For Head TAs

This topic contains information for head TAs that intend to use the cluster for a course that they are responsible for, including using JupyterHub for running Jupyter notebooks.

Please contact our service desk with the information that we ask below to set up a course.

Provisions

The cluster can only be used for teaching courses held for the D-INFK. It's not intended for projects or theses.

For plain CPU jobs we recommend going to Euler and use the free tier as we only have few CPU cores available, enough for Jupyter notebooks.

Planning

Before we can even set up the environment for your course we need the following information.

1. What You Need on the Cluster

Currently the cluster provides three three different options to use the cluster resources:

Interactive Jupyter sessions using GPUs. The constraining factor is the number of available GPUs.
Interactive Jupyter sessions using CPUs. The constraining factor is available RAM.
SLURM jobs using GPUs. The constraining factor is the number of available GPUs.

You can request only one, a combination of two or all three.

2. Course Tag

We need a tag for your course, either an abbreviation or something short. aml or mixed_reality would be fine.

The tag will be used for course folder and SLURM account names as well as for the access groups we will create.

If you requested more than one option in 1 then we will add additional course tags with jupyter, jobs or cpu suffixes as needed but these will only be relevant for starting jobs or Jupyter servers.

3. Number of Students

We only have 256 GPUs for GPU courses and CPU nodes with 1536GB of RAM for CPU Jupyter sessions. We need to know how many students you anticipate in your course and how likely they will be all using the cluster at the same time.

For large classes you may need to build teams. In this case we need to know which students form a team. If you give us a ratio we can also automatically assign students to teams.

Teams will be configured in a way that only one member of a team can run a job or Jupyter session at any given time. Collaboration is not possible.

4. Maximum Runtime

Currently we have two different priorities for GPU job run time and you will need to chose one that fits best for your course:

interactive: Has priority over jobs, maximum 60 min runtime, fills cluster completely if necessary. This is intended for running Jupyter notebooks or interactive sessions and nothing else.
jobs: Negotiable limit up to seven days, but jobs are preempted by interactive sessions and automatically restarted.
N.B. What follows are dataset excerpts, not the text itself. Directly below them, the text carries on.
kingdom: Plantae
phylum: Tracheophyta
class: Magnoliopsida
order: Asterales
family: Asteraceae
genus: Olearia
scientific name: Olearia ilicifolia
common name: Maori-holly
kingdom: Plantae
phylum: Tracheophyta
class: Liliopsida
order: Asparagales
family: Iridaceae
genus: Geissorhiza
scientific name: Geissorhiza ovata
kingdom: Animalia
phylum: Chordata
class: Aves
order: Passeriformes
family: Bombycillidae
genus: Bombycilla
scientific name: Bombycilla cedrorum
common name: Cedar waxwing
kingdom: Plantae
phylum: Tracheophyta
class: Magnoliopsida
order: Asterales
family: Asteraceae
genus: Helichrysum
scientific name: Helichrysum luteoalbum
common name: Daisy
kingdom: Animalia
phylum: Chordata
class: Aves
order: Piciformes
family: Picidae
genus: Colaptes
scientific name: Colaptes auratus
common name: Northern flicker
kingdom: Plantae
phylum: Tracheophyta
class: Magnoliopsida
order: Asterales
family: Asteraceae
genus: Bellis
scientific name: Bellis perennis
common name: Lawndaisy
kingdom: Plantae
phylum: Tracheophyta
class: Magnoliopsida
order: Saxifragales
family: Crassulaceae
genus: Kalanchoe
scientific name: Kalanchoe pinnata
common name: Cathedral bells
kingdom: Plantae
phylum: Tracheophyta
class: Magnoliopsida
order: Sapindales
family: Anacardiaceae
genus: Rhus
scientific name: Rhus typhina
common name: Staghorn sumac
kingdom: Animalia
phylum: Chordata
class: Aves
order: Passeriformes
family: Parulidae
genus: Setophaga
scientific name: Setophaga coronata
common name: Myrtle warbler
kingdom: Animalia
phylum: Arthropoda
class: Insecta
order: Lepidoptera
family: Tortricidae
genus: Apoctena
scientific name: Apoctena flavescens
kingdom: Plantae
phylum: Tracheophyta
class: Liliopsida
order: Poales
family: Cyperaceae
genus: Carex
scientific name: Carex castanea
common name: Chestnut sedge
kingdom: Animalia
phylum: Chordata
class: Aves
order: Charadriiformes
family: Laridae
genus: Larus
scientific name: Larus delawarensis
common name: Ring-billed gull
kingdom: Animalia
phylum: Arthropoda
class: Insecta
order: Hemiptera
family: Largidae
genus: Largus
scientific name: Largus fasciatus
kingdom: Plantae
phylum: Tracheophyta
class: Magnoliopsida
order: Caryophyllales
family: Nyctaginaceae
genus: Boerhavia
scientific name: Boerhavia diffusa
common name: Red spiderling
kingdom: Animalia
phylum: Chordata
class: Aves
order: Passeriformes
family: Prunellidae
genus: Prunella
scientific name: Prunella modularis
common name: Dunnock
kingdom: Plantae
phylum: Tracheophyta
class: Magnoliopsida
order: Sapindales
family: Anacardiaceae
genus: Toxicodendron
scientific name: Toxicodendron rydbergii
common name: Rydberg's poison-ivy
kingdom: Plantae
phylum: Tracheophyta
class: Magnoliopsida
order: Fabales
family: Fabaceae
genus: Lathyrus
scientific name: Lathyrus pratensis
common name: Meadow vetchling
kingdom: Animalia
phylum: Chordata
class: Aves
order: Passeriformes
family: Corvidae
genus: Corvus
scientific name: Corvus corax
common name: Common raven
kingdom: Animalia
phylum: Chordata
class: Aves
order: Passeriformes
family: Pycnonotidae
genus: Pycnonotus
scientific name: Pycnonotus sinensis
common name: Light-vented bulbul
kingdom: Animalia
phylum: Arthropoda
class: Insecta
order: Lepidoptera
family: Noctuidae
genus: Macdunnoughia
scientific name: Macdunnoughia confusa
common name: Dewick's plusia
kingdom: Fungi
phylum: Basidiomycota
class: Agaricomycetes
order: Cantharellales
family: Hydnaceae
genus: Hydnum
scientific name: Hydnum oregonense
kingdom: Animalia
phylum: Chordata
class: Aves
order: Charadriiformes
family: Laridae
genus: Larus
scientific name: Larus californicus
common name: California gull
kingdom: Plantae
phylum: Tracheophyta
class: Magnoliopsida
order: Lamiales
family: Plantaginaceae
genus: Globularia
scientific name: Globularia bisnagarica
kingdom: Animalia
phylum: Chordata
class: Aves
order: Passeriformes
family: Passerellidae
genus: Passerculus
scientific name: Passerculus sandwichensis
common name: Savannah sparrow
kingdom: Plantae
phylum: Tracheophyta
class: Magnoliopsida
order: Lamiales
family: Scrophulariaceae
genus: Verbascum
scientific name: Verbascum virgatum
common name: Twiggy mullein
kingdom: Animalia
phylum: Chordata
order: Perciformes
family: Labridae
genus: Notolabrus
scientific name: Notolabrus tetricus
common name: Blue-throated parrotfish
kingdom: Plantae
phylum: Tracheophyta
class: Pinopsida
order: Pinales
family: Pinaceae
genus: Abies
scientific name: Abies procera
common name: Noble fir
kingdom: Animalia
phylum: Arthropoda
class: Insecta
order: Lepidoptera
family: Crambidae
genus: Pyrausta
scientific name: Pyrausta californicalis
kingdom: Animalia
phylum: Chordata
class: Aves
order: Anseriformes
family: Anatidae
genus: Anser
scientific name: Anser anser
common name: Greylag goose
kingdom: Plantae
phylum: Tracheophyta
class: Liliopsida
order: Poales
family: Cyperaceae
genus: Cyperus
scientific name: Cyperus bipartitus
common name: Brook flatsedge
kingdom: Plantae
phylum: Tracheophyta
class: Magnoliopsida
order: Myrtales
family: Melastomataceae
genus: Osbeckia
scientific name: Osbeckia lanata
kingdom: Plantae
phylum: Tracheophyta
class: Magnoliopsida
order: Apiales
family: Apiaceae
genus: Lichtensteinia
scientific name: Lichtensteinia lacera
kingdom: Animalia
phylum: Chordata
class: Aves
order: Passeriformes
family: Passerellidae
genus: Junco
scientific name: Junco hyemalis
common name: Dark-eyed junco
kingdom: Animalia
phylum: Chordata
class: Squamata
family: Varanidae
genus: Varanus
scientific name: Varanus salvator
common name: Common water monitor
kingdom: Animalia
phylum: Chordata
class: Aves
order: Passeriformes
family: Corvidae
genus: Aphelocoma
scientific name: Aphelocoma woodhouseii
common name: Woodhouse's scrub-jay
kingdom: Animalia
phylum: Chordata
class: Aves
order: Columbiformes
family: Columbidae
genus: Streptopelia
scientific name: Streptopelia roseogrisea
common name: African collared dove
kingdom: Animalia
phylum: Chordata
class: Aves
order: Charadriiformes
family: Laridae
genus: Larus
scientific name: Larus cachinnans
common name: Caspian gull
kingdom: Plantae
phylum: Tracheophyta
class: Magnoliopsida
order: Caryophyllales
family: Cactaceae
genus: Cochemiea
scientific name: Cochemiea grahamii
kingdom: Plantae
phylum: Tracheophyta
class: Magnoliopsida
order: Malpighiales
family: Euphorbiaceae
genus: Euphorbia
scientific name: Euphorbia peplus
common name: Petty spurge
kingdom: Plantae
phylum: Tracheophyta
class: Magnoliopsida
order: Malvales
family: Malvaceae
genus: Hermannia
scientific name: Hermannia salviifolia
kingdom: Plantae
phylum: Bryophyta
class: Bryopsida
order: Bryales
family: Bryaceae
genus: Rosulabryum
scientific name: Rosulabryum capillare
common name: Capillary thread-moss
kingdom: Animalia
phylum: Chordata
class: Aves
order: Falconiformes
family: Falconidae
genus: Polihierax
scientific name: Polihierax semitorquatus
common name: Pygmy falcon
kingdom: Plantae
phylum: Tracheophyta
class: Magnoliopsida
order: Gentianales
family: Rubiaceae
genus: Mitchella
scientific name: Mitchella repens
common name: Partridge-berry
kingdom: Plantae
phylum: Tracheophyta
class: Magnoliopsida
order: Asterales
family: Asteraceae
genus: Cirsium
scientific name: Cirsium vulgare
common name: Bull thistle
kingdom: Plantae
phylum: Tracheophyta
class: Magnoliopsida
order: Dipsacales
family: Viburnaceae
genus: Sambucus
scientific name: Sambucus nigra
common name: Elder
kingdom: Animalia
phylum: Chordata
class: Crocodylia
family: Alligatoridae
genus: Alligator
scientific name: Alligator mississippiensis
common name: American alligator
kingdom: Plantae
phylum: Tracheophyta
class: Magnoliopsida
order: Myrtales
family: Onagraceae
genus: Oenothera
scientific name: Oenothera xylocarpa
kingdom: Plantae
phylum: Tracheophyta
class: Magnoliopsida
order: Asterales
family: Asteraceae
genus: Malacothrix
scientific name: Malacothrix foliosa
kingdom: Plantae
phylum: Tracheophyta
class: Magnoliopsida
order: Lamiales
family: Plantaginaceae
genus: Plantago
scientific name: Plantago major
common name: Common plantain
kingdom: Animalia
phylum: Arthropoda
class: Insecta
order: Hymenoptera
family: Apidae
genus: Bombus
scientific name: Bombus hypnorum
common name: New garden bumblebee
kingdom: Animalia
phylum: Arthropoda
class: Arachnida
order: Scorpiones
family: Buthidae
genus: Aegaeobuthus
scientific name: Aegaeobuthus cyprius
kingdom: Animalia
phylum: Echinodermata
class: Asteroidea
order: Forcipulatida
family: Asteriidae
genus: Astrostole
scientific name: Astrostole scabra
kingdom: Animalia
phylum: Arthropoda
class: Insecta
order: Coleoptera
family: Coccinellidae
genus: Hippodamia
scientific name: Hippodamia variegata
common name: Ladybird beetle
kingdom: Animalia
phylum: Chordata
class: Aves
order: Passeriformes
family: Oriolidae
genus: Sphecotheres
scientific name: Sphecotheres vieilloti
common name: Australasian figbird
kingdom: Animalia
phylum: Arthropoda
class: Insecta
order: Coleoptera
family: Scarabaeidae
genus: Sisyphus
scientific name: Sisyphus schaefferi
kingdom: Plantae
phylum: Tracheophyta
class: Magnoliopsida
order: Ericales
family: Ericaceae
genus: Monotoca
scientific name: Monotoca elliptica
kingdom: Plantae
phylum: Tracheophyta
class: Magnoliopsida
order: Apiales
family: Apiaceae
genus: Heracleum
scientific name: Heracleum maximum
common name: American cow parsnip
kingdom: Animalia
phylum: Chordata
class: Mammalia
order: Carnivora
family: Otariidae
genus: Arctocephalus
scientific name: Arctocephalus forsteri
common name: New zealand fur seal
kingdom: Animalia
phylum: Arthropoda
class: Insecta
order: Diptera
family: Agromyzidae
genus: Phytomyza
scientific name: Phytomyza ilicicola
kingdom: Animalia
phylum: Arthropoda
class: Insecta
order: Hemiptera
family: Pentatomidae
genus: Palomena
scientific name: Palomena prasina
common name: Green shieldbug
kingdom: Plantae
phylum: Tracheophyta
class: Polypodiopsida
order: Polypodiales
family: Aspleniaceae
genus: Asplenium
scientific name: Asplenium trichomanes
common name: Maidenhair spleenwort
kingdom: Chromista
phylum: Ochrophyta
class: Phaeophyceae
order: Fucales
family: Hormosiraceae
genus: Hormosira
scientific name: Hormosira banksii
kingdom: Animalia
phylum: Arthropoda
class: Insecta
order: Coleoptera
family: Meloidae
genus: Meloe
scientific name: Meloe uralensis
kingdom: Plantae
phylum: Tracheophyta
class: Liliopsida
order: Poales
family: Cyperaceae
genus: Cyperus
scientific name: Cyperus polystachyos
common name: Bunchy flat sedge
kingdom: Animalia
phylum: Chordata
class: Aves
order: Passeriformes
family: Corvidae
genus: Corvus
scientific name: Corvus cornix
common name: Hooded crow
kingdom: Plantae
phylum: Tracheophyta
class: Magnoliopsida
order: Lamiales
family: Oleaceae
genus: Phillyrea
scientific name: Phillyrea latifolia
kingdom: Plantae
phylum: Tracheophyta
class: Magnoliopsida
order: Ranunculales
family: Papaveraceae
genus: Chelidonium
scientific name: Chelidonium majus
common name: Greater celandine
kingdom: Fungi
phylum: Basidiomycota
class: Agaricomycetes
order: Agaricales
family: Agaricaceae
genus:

Checkpointing is heavily recommended!

For CPU jobs there is only one priority:

interactive: Maximum 120 min runtime. This is intended for running Jupyter notebooks or interactive sessions and nothing else.

Please consider what the longest runtime of a job of your students is going to be.

For Jupyter sessions the server is killed when time runs out and the user has to start a new one after the time is up.

5. Total number of Job Hours for a Student or Team

How much time will a student or a team need to comfortably complete all exercises or projects of a semester? Each student or team will not be able to run new jobs if the amount of time is used up.

We do not want this number to be too high to encourage using the resources efficiently. This is a shared resource so your students are not entitled to have a GPU or CPU 24x7 for a semester.

6. Data

What data will your students use or produce and how much?

Each course gets a folder /cluster/courses/{course tag} where you can put data sets or whatever the students need. This folder will be writable by the TAs and readable by the students.

Your students have 20GB home directory each and a directory under /work/scratch which can temporarily hold up to 100GB (see here). If they need a storage location for large data or to collaborate with (in case of teams) then we can allocate space in /work/courses. In this case we need to know how much each user or team needs and what the total for the whole course is expected to be.

7. Software

We only install software that comes with Ubuntu. If you miss something then please let us know. Login nodes and compute nodes have the same software installed.

You can always compile your own software to /cluster/courses/{course tag} and have your students include a location there in their $PATH.

Additional Information

To complete the setup for production we also need the following but it's OK to supply this information at a later point of time:

The list of additional TA logins.
The initial list of student logins or mail addresses, for instance from eDoz.

Managing Users

Adding users to teams is done manually, send requests to our service desk.

Adding users to your course is done by simply adding users to a group we provide you. Users will be created or removed on the cluster with a delay of up to 15 minutes.